Mine are booked out forever because usable health insurance is far out of reach.


This is my experience as well.


LOLOLOL

that is not typical


LOLOLOL depends on the area.


Depending on how defunding worked so far in one's area, but NHS generally prioritised potentially dangerous issues.

Means it's easier to be frustrated waiting and then getting a 10 minute talk when it's flu or something similar, but get seen to in 10 minutes after arriving at a walk-in centre because you're worried of bine fissure in leg (turned out to be inflammation fortunately)


I went to A&E with symptoms of appendicitis. They took me in, put me in a bed, next day I was operated on, stayed one night and out the door. Everyone was great and seemed very competent.

This was on a three-day business trip to the UK, which was extremely unlucky, but the NHS was fantastic.


You got lucky. My father went to a&e recently with breathing problems due to some non COVID respiratory virus. He was struggling to breathe. They had zero free beds and he stayed overnight on the chairs waiting to be admitted. Eventually they found him a recliner.

And then of course you have the constant strikes and inability to even see a doctor at all unless you win the game of phone lottery.

The NHS may have a simple user interface, but it doesn't actually work when you need it so that's not very helpful. And the idea this is a Tory problem is propaganda. The NHS budget only ever goes higher yet service gets worse. Dumping ever more money into this third world system is never going to work.


Part of it is a Tory problem - when they changed how the funding gets distributed, so that overall bigger fund is divided now into smaller pieces that still have to cover the same population, but without the scaling benefits that previous allocation provided.

It's visible in other systems too, where for example you end up with local government politicians fighting for "prestige" or even perceived need to have a specific kind of hospital in their area, but they don't have a way to bring enough patients to support it, so you get a system too fragmented to sustain despite spending more and more money.


The NHS doesn't have a problem with too few patients anywhere. Just look at the chaos of the recently opened dentists that saw massive queues down the street, where police had to intervene to control the crowds. The reason: the dentist was new and accepting NHS patients.

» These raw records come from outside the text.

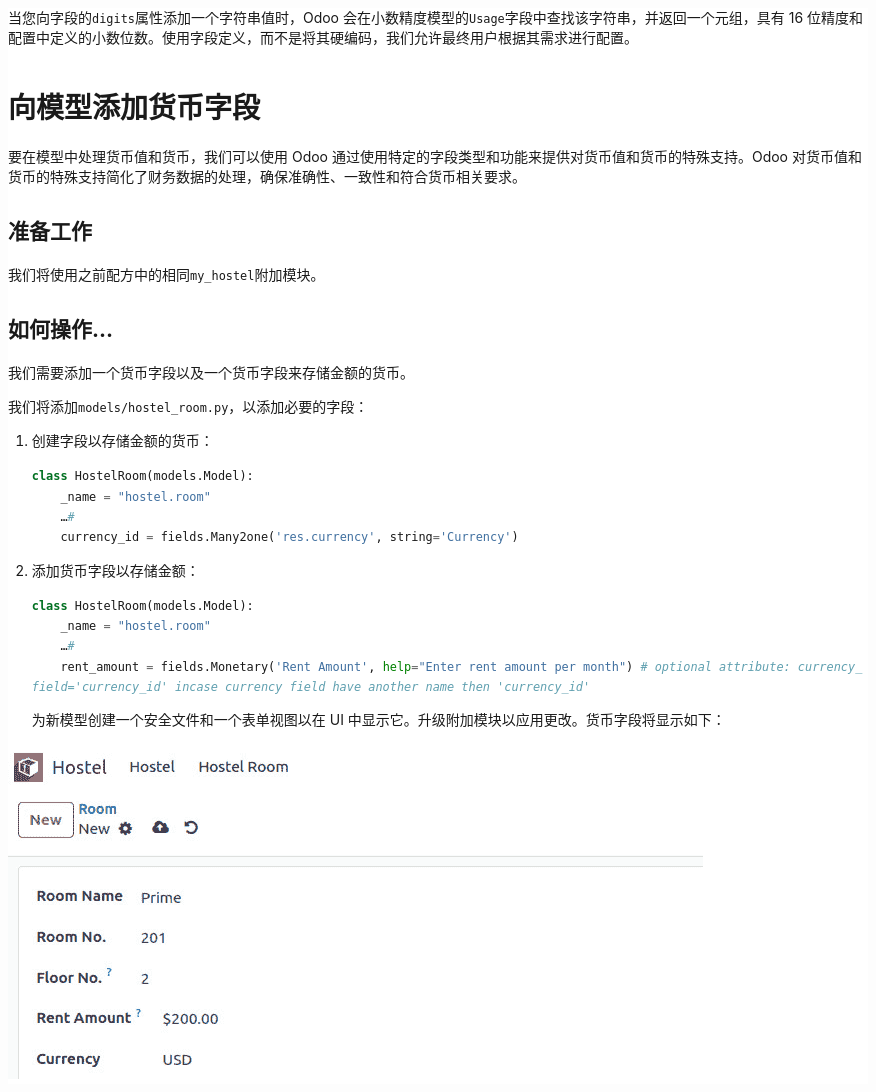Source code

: 当您向字段的`digits`属性添加一个字符串值时，Odoo 会在小数精度模型的`Usage`字段中查找该字符串，并返回一个元组，具有 16 位精度和配置中定义的小数位数。使用字段定义，而不是将其硬编码，我们允许最终用户根据其需求进行配置。

# 向模型添加货币字段

要在模型中处理货币值和货币，我们可以使用 Odoo 通过使用特定的字段类型和功能来提供对货币值和货币的特殊支持。Odoo 对货币值和货币的特殊支持简化了财务数据的处理，确保准确性、一致性和符合货币相关要求。

## 准备工作

我们将使用之前配方中的相同`my_hostel`附加模块。

## 如何操作…

我们需要添加一个货币字段以及一个货币字段来存储金额的货币。

我们将添加`models/hostel_room.py`，以添加必要的字段：

1.  创建字段以存储金额的货币：

    ```py
    class HostelRoom(models.Model):
        _name = "hostel.room"
        …#
        currency_id = fields.Many2one('res.currency', string='Currency')
    ```

1.  添加货币字段以存储金额：

    ```py
    class HostelRoom(models.Model):
        _name = "hostel.room"
        …#
        rent_amount = fields.Monetary('Rent Amount', help="Enter rent amount per month") # optional attribute: currency_field='currency_id' incase currency field have another name then 'currency_id'
    ```

    为新模型创建一个安全文件和一个表单视图以在 UI 中显示它。升级附加模块以应用更改。货币字段将显示如下：

![图 4.3 – 货币字段中的货币符号](img/B20997_04_3.jpg)
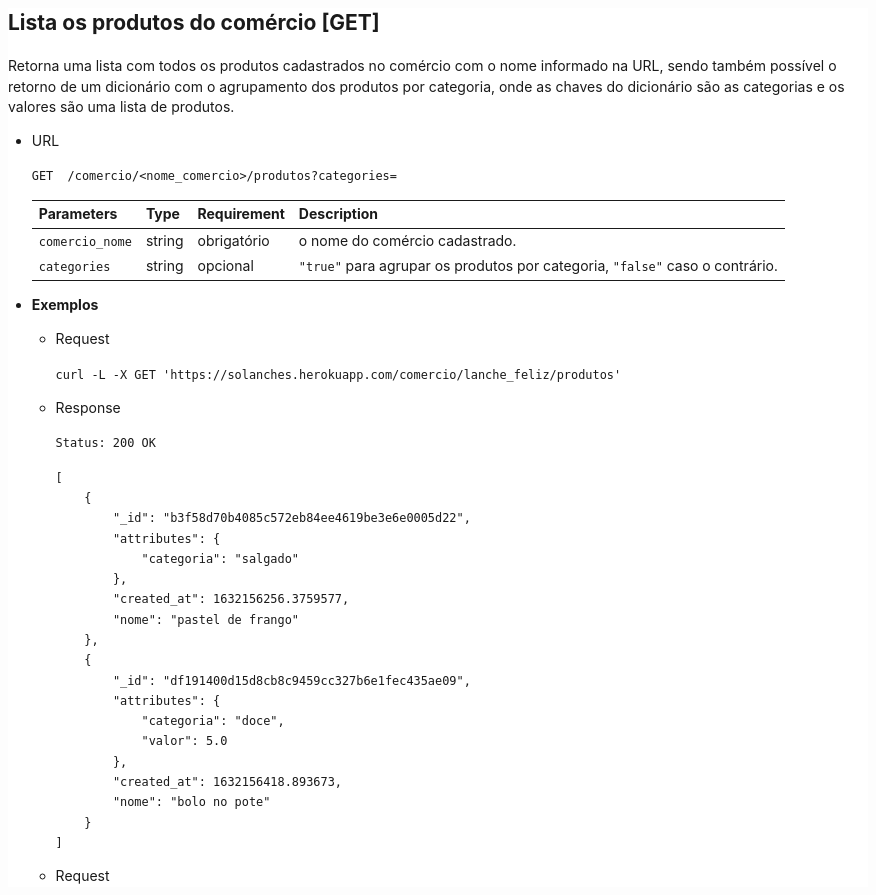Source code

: ## Lista os produtos do comércio [GET]

Retorna uma lista com todos os produtos cadastrados no comércio com o nome informado na URL, sendo também possível o retorno de um dicionário com o agrupamento dos produtos por categoria, onde as chaves do dicionário são as categorias e os valores são uma lista de produtos.

+ URL

    ```
    GET  /comercio/<nome_comercio>/produtos?categories=
    ```

    | Parameters | Type | Requirement | Description |
    |---|---|---|---|
    | `comercio_nome` | string | obrigatório | o nome do comércio cadastrado. |
    | `categories` | string | opcional | `"true"` para agrupar os produtos por categoria, `"false"` caso o contrário. |

+ **Exemplos**

    + Request

        ```
        curl -L -X GET 'https://solanches.herokuapp.com/comercio/lanche_feliz/produtos'
        ```

    + Response
        ```
        Status: 200 OK
        ```
        ```
        [
            {
                "_id": "b3f58d70b4085c572eb84ee4619be3e6e0005d22",
                "attributes": {
                    "categoria": "salgado"
                },
                "created_at": 1632156256.3759577,
                "nome": "pastel de frango"
            },
            {
                "_id": "df191400d15d8cb8c9459cc327b6e1fec435ae09",
                "attributes": {
                    "categoria": "doce",
                    "valor": 5.0
                },
                "created_at": 1632156418.893673,
                "nome": "bolo no pote"
            }
        ]
        ```

    + Request
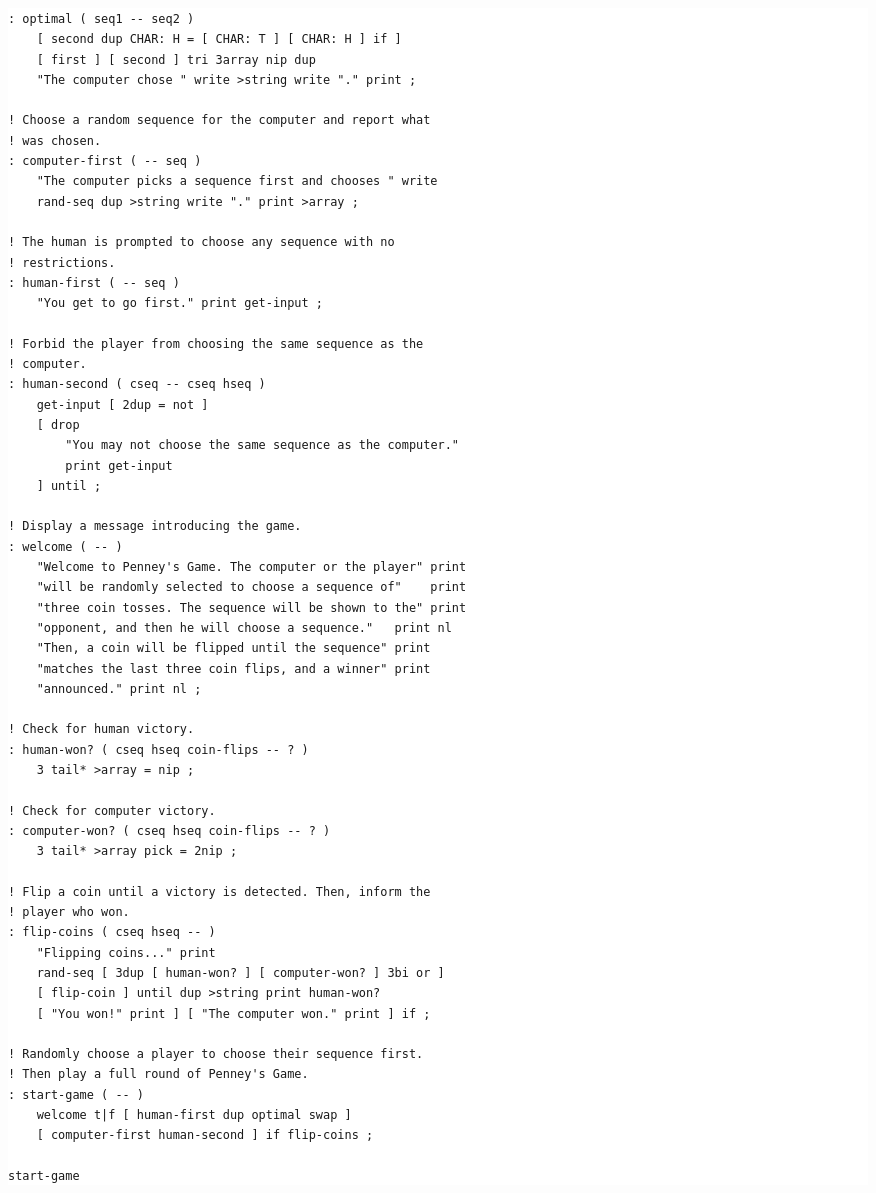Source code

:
 ```factor
: optimal ( seq1 -- seq2 )
    [ second dup CHAR: H = [ CHAR: T ] [ CHAR: H ] if ]
    [ first ] [ second ] tri 3array nip dup
    "The computer chose " write >string write "." print ;

! Choose a random sequence for the computer and report what
! was chosen.
: computer-first ( -- seq )
    "The computer picks a sequence first and chooses " write
    rand-seq dup >string write "." print >array ;

! The human is prompted to choose any sequence with no
! restrictions.
: human-first ( -- seq )
    "You get to go first." print get-input ;

! Forbid the player from choosing the same sequence as the
! computer.
: human-second ( cseq -- cseq hseq )
    get-input [ 2dup = not ]
    [ drop
        "You may not choose the same sequence as the computer."
        print get-input
    ] until ;

! Display a message introducing the game.
: welcome ( -- )
    "Welcome to Penney's Game. The computer or the player" print
    "will be randomly selected to choose a sequence of"    print
    "three coin tosses. The sequence will be shown to the" print
    "opponent, and then he will choose a sequence."   print nl
    "Then, a coin will be flipped until the sequence" print
    "matches the last three coin flips, and a winner" print
    "announced." print nl ;

! Check for human victory.
: human-won? ( cseq hseq coin-flips -- ? )
    3 tail* >array = nip ;

! Check for computer victory.
: computer-won? ( cseq hseq coin-flips -- ? )
    3 tail* >array pick = 2nip ;

! Flip a coin until a victory is detected. Then, inform the
! player who won.
: flip-coins ( cseq hseq -- )
    "Flipping coins..." print
    rand-seq [ 3dup [ human-won? ] [ computer-won? ] 3bi or ]
    [ flip-coin ] until dup >string print human-won?
    [ "You won!" print ] [ "The computer won." print ] if ;

! Randomly choose a player to choose their sequence first.
! Then play a full round of Penney's Game.
: start-game ( -- )
    welcome t|f [ human-first dup optimal swap ]
    [ computer-first human-second ] if flip-coins ;

start-game
```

A system that can't even provide dental slots without needing police to break up fights is a catastrophically failed system and it is a huge problem of the UK that people have loyalty to this dying corpse of a department.


It is a problem with funding when you need to break it down into smaller pieces because some very expensive things that are used by less patients now do not have support of budget for a larger area, and become an extra drain on the administrative region - because you still need to maintain neurosurgery units etc.

Suddenly there's less money for smaller, cheaper things.

And what is the alternative? For-profit systems?


Sure. Most parts of the world don't have the government run the entire healthcare system. It's an obviously bad idea everywhere To everyone except Brits.


My sleep apnea went from initial visit to an NHS GP to a working CPAP machine in under 3 months.

This includes multiple consultations with sleep specialists and zero chasing from me.